One of the trends we looked into as part of our annual Connecting the Dots report is what the 2023’s version of the “lipstick effect” might be – the purchases consumers are making to treat themselves during hard times. It turns out that travel is a big one. 

After being cooped up for so long, consumers are excited to get away and they’re not willing to scrap their plans. 

Not only are the past two years of lockdowns contributing to this feeling, but our data also suggests that people feel vacations are good for their mental health. 

When consumers in 12 markets were asked what currently brings them joy, 44% said travel. But when they were asked what may bring them joy in the future, travel shot to second place (55%), coming just after spending time with family (57%). Plus, in Brazil, Canada, Germany, Italy, and the UK, travel came out on top, which really shows the value many people place on vacations. 

It seems Gen Z feel they’ve missed out on travel experiences the most, as taking vacations is the top thing they feel would bring more joy to their lives in the future out of a list of ten options. 

That said, there are some things that travel providers should keep in mind if they’re to attract vacationers in the next year. 

The top thing vacationers want when it comes to booking a trip is free cancelation and rebooking, with easy cancelation and rebooking not far behind.

It’s important for travel providers to remember that while vacationers are impatient to travel again, we live in uncertain times, so people want to book with confidence. 

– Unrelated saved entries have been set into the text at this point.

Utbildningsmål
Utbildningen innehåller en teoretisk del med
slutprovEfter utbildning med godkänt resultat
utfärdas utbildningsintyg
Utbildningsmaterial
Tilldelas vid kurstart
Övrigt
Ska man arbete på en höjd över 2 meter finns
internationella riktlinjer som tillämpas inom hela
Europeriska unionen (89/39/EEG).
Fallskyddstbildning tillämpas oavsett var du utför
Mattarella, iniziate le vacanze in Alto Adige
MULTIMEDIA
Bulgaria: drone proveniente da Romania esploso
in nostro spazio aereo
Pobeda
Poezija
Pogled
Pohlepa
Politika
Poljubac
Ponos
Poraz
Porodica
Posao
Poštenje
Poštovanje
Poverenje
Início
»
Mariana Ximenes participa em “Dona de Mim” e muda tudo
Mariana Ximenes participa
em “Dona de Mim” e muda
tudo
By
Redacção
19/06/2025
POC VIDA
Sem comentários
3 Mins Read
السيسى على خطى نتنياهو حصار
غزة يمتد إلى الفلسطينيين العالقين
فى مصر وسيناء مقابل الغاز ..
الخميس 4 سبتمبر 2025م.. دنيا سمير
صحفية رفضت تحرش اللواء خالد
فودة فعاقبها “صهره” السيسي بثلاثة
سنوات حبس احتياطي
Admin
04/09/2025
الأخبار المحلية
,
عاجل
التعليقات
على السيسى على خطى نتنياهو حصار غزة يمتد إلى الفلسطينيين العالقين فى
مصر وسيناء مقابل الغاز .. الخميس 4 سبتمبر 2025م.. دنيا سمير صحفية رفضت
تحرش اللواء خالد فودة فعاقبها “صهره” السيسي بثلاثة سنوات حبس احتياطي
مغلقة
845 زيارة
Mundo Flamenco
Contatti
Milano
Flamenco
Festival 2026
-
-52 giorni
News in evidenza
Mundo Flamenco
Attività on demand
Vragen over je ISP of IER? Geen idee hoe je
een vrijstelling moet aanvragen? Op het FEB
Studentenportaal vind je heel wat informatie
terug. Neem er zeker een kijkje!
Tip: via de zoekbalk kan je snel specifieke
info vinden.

What brands need to know about travel in 2023:

  • Staycations are still big. The last two years have made many realize the beauty of staycations, and the further airport chaos of the summer is likely to have made people more cautious. For consumers who want a break from the hustle and bustle, but don’t want the stress of potential disruptions, staycations aren’t going anywhere.
  • Overseas travel is back in vogue. That said, two-thirds intend to travel abroad in the next 12 months, so travel chaos hasn’t deterred everyone. With so much pent-up demand, overseas travel is back on the map for many as they seek to make up for missed experiences. For some vacationers, this comes in the form of going all out with their next trip – whether that’s traveling further or opting for more luxury. 
  • Reassurance is a must. With the cost of living crisis, people are thinking about what to pare back on, but vacations aren’t at the top of the chopping block. Still, when booking a trip, the most important thing to vacationers is the flexibility to have free cancellation or rebooking. We live in uncertain times and people want to know they have a safety net in place, should they need it.